Extracted data entries
----
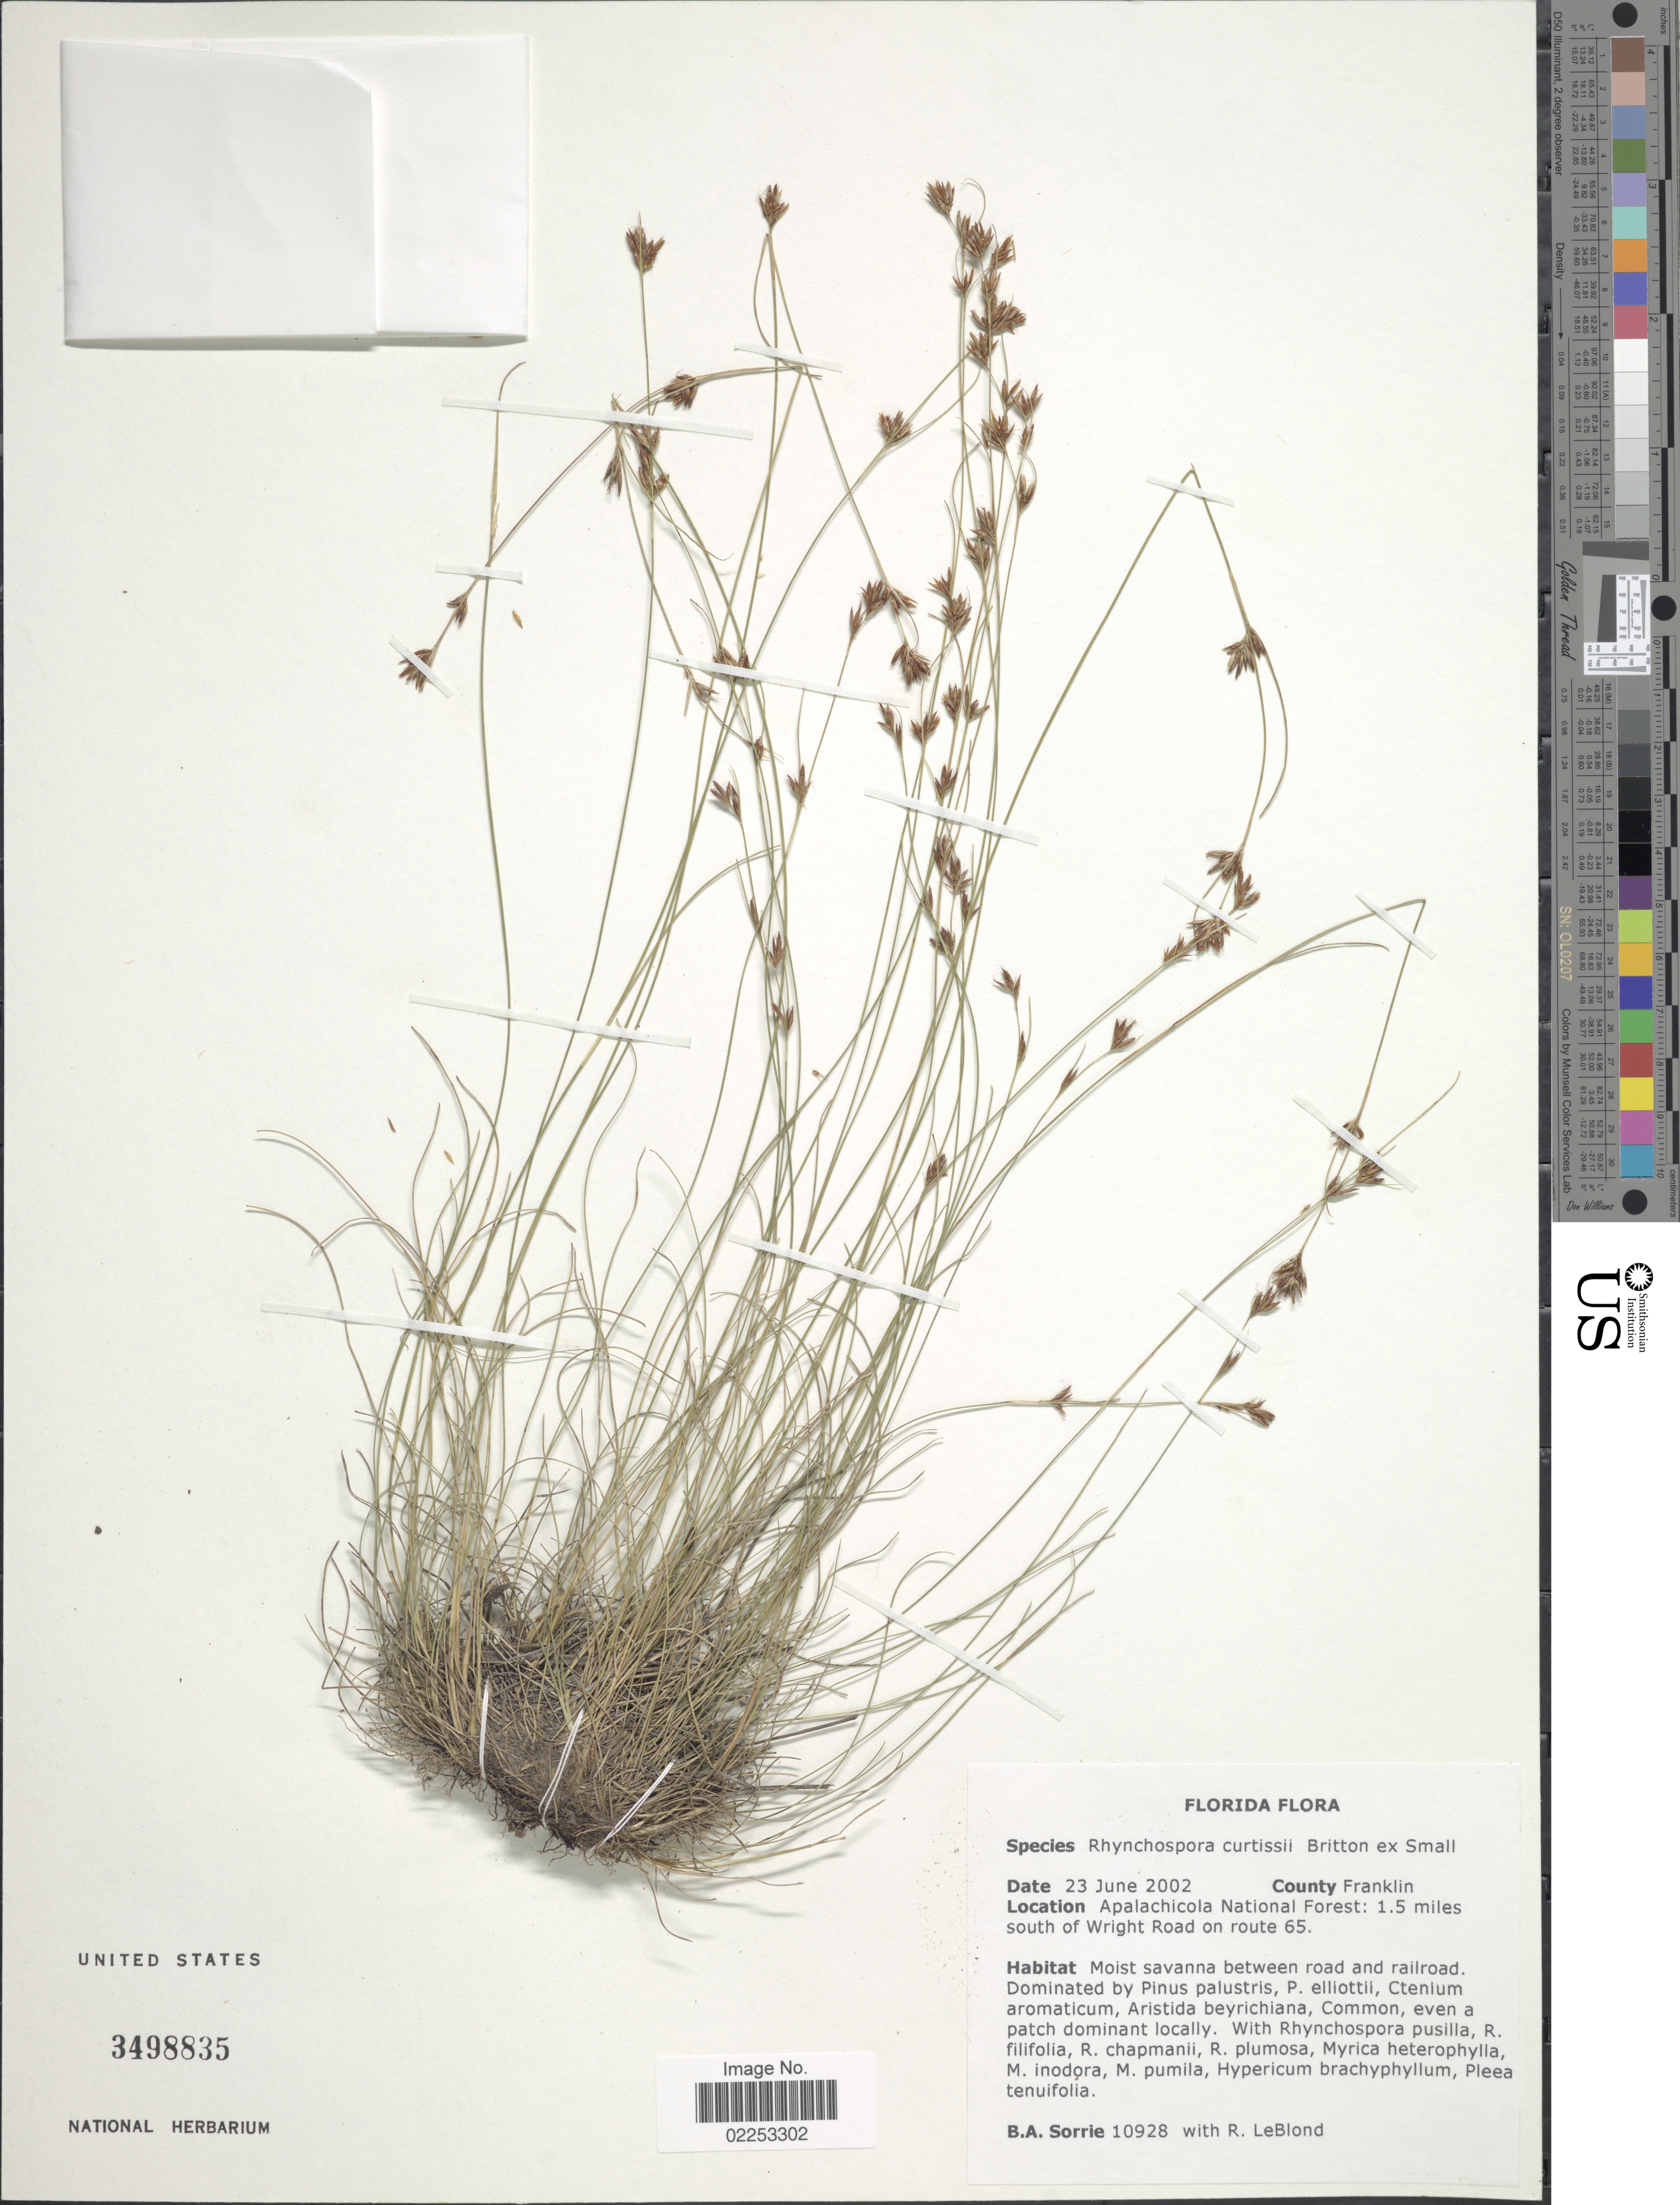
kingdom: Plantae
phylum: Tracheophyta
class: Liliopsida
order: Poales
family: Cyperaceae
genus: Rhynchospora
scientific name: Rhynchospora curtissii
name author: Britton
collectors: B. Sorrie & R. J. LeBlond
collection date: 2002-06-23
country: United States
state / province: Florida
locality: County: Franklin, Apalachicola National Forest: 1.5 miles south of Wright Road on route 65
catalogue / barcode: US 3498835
----
Stated problem: Copy out the listing above word for word, leaving out the pictures.

Problem solution:
kingdom: Plantae
phylum: Tracheophyta
class: Liliopsida
order: Poales
family: Cyperaceae
genus: Rhynchospora
scientific name: Rhynchospora curtissii
name author: Britton
collectors: B. Sorrie & R. J. LeBlond
collection date: 2002-06-23
country: United States
state / province: Florida
locality: County: Franklin, Apalachicola National Forest: 1.5 miles south of Wright Road on route 65
catalogue / barcode: US 3498835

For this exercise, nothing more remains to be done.